Great experience buying from Equator - their customer service is amazing. The only downside is that UPS charged me $100 in customs brokerage fees, so these aren't really a $300 pair of monitors. More like $400 to $450. That being said, Equator threw in some sound isolation pads and a carrying case for no additional charge, so I appreciate that.

--- D


----------



## noman (Jul 24, 2006)

Yikes, the dreaded UPS brokerage fee!! I guess I got lucky since mine came via USPS.............($10 fee not $100 with USPS/Canada Post). Glad you are liking them and I agree, they blow anything comparable out of the water imo........my KrK's hardly get any use anymore, only as stereo speakers.


----------



## loudtubeamps (Feb 2, 2012)

shoretyus said:


> duh
> Why do your recordings sound like ass? - Cockos Confederated Forums


Duh , but worth the "duh"
Nice find and great read. D.


----------



## Duster (Dec 28, 2007)

noman said:


> Yikes, the dreaded UPS brokerage fee!! I guess I got lucky since mine came via USPS.............($10 fee not $100 with USPS/Canada Post). Glad you are liking them and I agree, they blow anything comparable out of the water imo........my KrK's hardly get any use anymore, only as stereo speakers.

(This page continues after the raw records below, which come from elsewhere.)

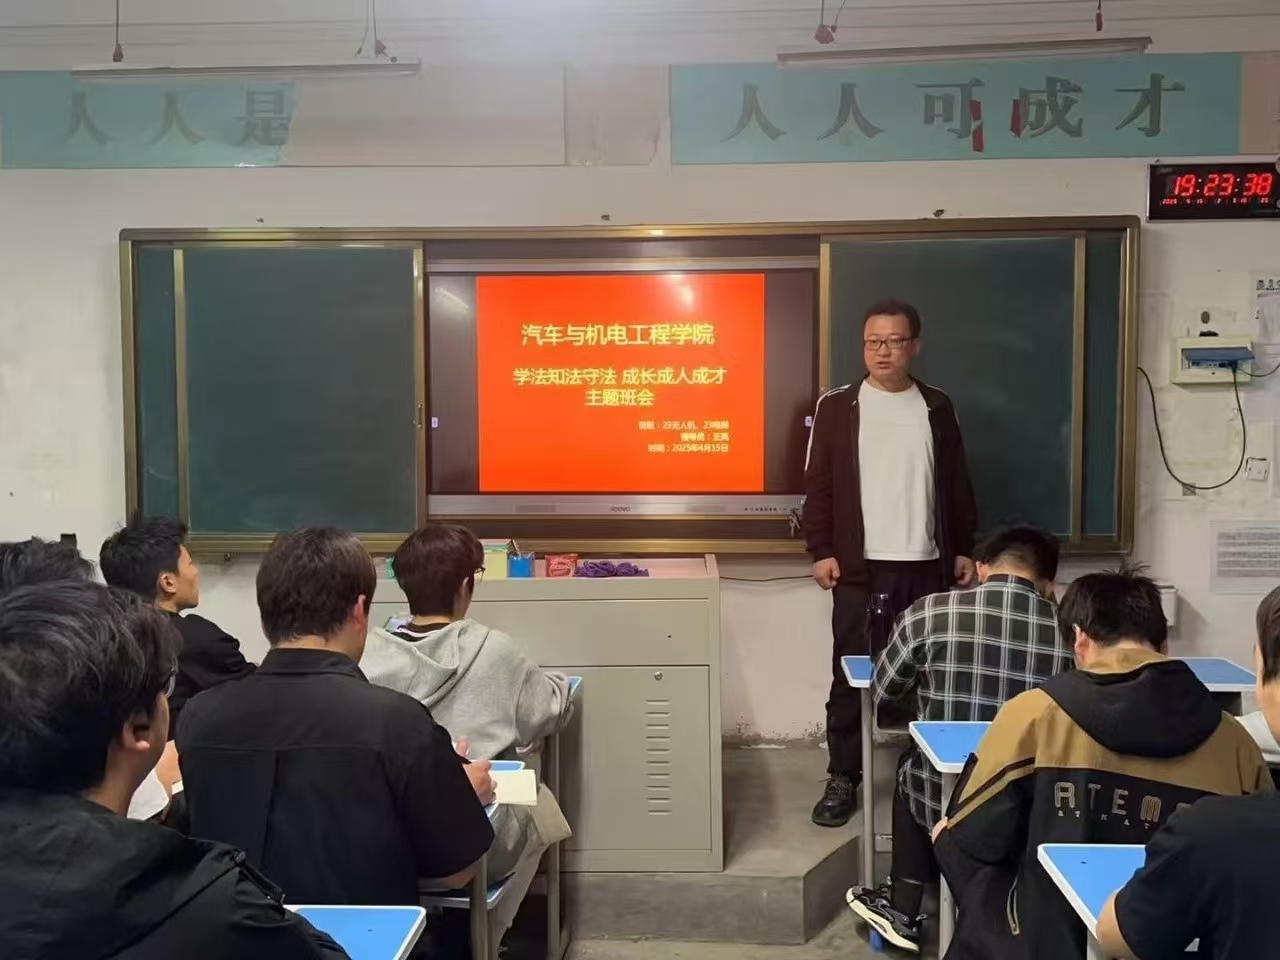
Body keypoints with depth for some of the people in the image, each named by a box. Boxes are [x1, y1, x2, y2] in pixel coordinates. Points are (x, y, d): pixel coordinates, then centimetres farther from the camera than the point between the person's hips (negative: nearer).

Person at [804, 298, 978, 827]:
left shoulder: (937, 407, 8)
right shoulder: (836, 406, 1)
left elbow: (957, 485, 11)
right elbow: (819, 484, 0)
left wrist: (963, 549, 8)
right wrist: (821, 551, -7)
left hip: (927, 565, 2)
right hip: (860, 566, -2)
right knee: (851, 676, 2)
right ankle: (842, 779, 12)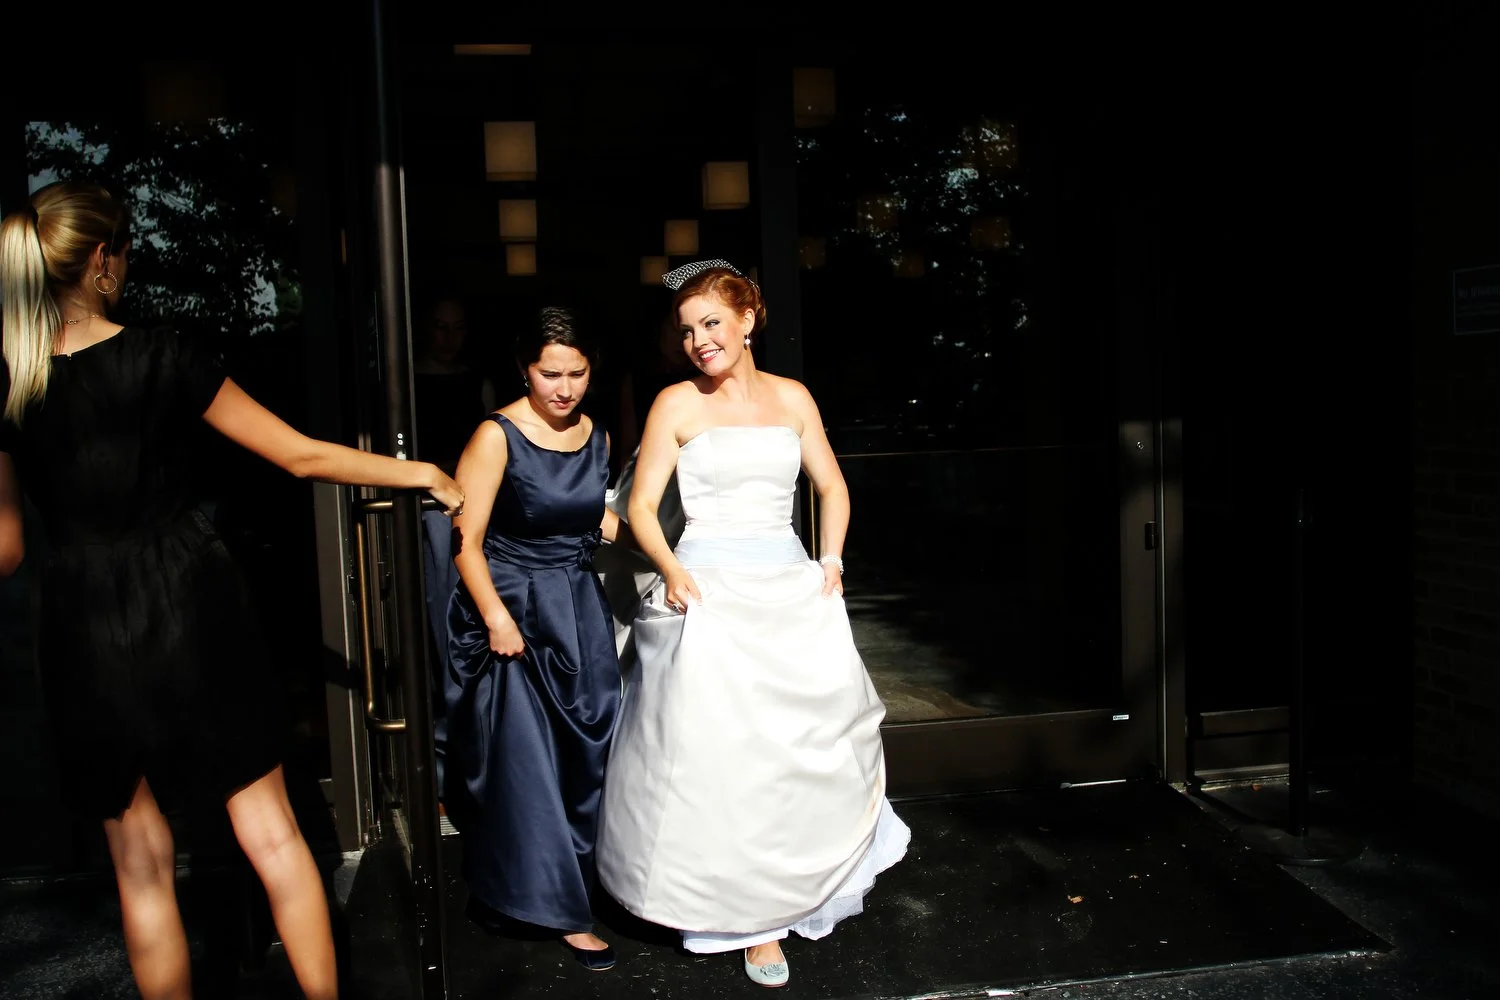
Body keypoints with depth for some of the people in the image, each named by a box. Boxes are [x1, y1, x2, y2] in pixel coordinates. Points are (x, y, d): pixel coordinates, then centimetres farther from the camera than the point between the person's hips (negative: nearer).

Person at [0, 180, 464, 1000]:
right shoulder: (165, 358, -8)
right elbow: (301, 456, -6)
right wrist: (421, 474, 5)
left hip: (84, 634, 2)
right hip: (192, 609, -2)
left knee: (141, 862, 14)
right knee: (270, 832, 9)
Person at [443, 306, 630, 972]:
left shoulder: (595, 437, 5)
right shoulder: (497, 436, -13)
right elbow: (466, 541, -14)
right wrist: (498, 619, -21)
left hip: (581, 614, 6)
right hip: (514, 611, -6)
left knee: (585, 753, 12)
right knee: (526, 761, 1)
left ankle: (578, 884, 32)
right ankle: (560, 909, 16)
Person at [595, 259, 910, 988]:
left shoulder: (791, 398, 9)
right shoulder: (676, 404, 0)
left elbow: (832, 486, 16)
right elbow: (642, 505, -1)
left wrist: (831, 558, 2)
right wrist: (671, 568, -16)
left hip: (791, 589, 3)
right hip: (709, 591, -3)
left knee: (815, 741, 3)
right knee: (722, 751, -3)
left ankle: (802, 886, 27)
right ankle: (750, 917, 14)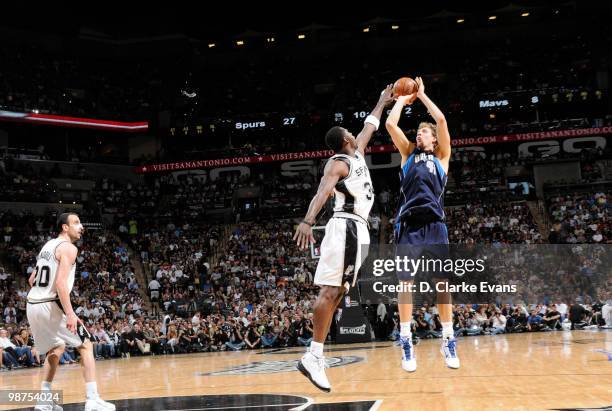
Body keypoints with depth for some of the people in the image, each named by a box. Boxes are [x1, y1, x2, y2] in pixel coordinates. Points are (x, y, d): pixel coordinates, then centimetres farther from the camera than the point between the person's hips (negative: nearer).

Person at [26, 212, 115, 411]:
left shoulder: (47, 246, 19)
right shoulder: (68, 247, -9)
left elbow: (32, 280, 25)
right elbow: (61, 282, -21)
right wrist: (70, 314, -25)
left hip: (33, 305, 9)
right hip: (51, 305, -9)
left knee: (56, 349, 25)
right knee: (86, 346, 0)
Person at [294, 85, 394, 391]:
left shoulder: (358, 152, 21)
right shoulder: (338, 163, -6)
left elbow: (369, 126, 40)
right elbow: (322, 192, -24)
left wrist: (382, 102, 50)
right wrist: (308, 221, -40)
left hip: (358, 230, 9)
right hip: (345, 227, -9)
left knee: (336, 293, 3)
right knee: (330, 291, -14)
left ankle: (316, 356, 2)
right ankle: (313, 357, -17)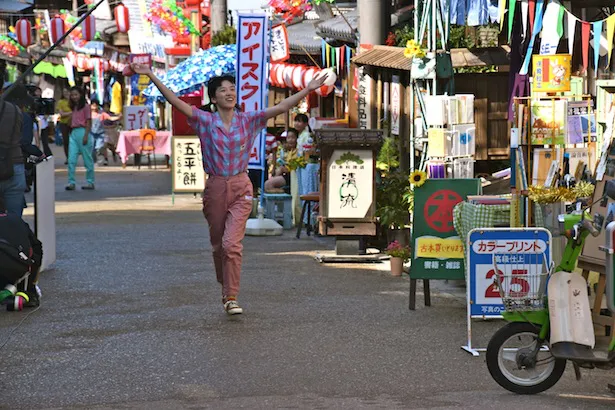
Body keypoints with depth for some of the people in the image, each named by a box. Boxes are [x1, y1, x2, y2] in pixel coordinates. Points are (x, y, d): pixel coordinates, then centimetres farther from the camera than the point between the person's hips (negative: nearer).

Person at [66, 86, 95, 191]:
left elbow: (88, 122, -8)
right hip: (73, 133, 7)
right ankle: (71, 182, -3)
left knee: (87, 159, 2)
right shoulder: (73, 107, 16)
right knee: (71, 160, -3)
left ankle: (90, 182, 9)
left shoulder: (86, 106, -4)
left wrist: (86, 136, -15)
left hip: (82, 132, -7)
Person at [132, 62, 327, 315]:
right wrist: (150, 76, -16)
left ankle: (231, 298, -10)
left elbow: (281, 108, -5)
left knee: (232, 243, -13)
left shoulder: (248, 121, 1)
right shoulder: (206, 121, -1)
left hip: (240, 189, -1)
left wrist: (308, 89, -13)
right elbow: (175, 102, -8)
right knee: (218, 245, 12)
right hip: (215, 188, 1)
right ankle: (225, 289, 34)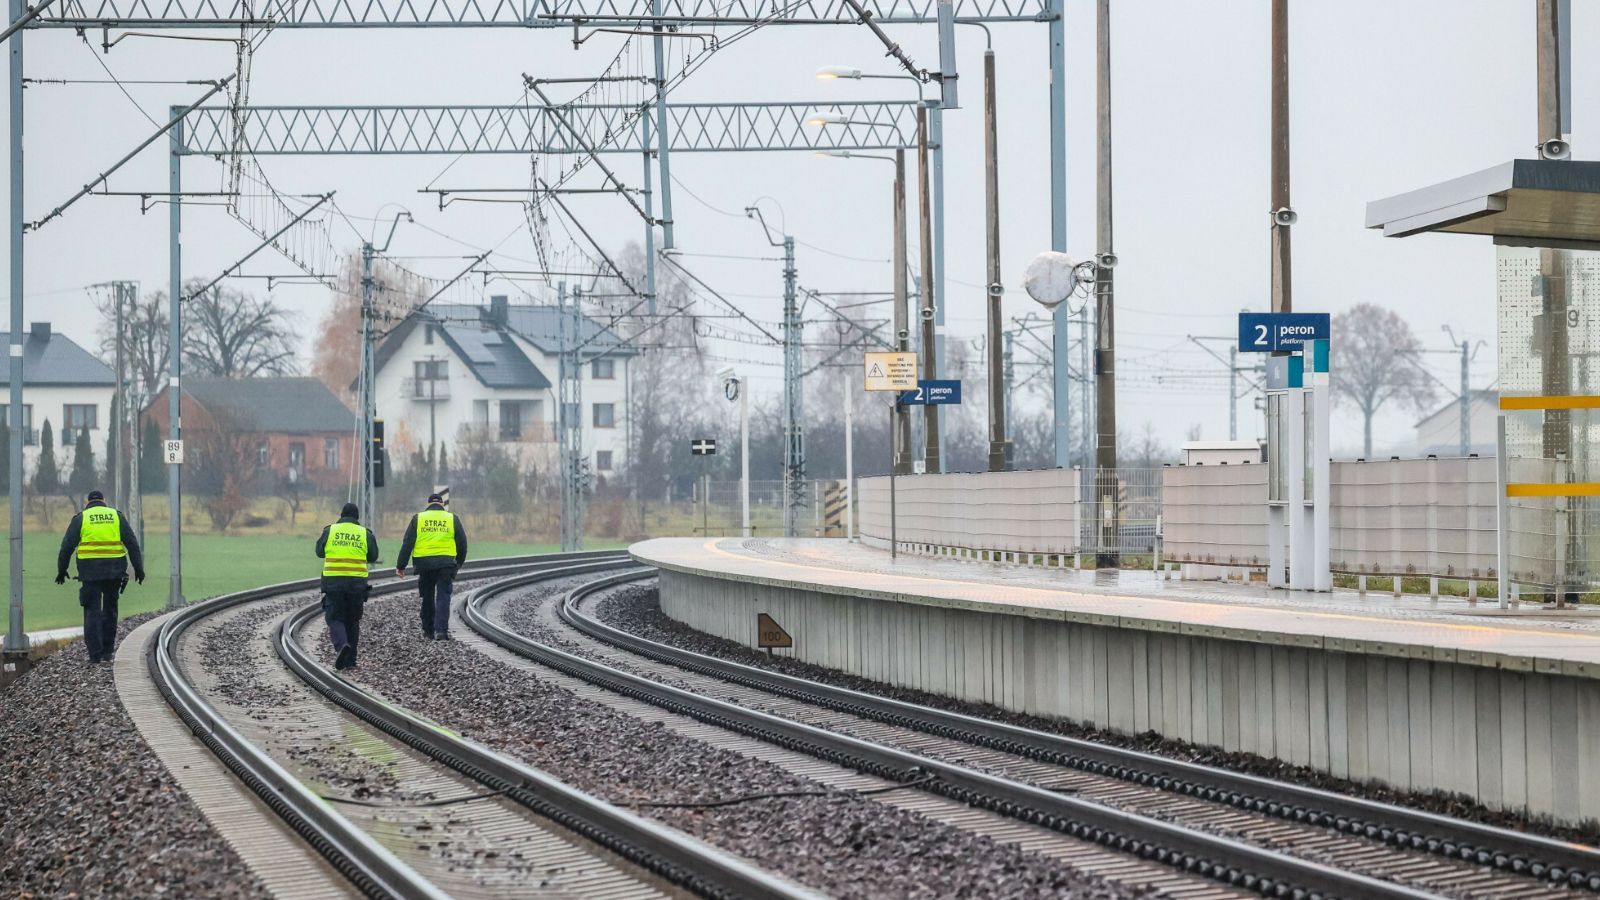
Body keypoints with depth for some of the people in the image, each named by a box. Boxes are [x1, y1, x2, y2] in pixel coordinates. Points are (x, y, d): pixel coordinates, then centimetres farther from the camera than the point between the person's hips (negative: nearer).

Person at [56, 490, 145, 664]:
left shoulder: (81, 518, 5)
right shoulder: (116, 516, 9)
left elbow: (67, 545, 2)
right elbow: (132, 543, 4)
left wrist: (61, 569, 10)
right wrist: (138, 568, 6)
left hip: (90, 571, -2)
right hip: (114, 571, 2)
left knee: (92, 612, 1)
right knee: (110, 610, 14)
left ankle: (95, 654, -6)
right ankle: (107, 652, 14)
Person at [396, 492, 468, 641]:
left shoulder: (417, 519, 6)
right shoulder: (452, 519, 6)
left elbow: (407, 543, 2)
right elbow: (462, 543, 9)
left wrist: (401, 566, 5)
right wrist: (459, 562, 23)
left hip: (424, 563, 1)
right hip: (446, 563, -1)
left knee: (427, 598, 11)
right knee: (443, 597, -2)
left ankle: (428, 632, 15)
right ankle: (441, 630, -16)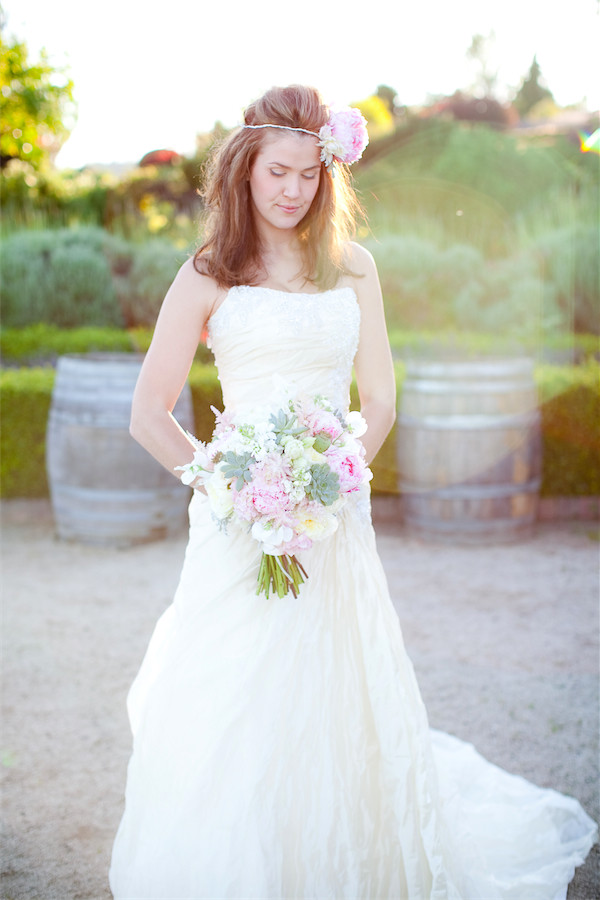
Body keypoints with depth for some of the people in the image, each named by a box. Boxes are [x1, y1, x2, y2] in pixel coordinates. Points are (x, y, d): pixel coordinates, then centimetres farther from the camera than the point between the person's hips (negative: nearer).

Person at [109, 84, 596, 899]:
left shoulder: (352, 266, 9)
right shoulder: (208, 277, 1)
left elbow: (379, 401, 10)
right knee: (232, 712, 0)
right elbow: (150, 415, 1)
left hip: (335, 520, 2)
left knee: (341, 705, 9)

I had the option to use USPS, which I normally do, but the shipping on that was $100 more expensive than using UPS. Equator told me that's because they charge the fees up front. I guess they get you coming or going....


----------



## hollowbody (Jan 15, 2008)

+1 to ronmac's suggestion about the room. You wanna make sure you're not hearing too many reflections, or that you don't have a bass suck-out or emphasis, because then you're mixing your ROOM, not your tracks.

As for monitors - in that price range, I'd suggest hunting down a pair of Yorkville YSM1p's. These are really excellent monitors on the cheap with plenty of power and the benefit of a 6.5" driver instead of 5" drivers you'll find on competitive speakers. Some people say that the low-end is lacking, but these people probably have hearing damage, listen to too much House music, or have no clue how to properly place a speaker in a room.

Another great option (and really cheap!) are the Fostex PMO.4 speakers. They're a really solid option for someone with limited desk-space. Of course, they're not very high-powered and they only have a 4" driver, so you'll have to look past those limitations, but they sound fantastic!


----------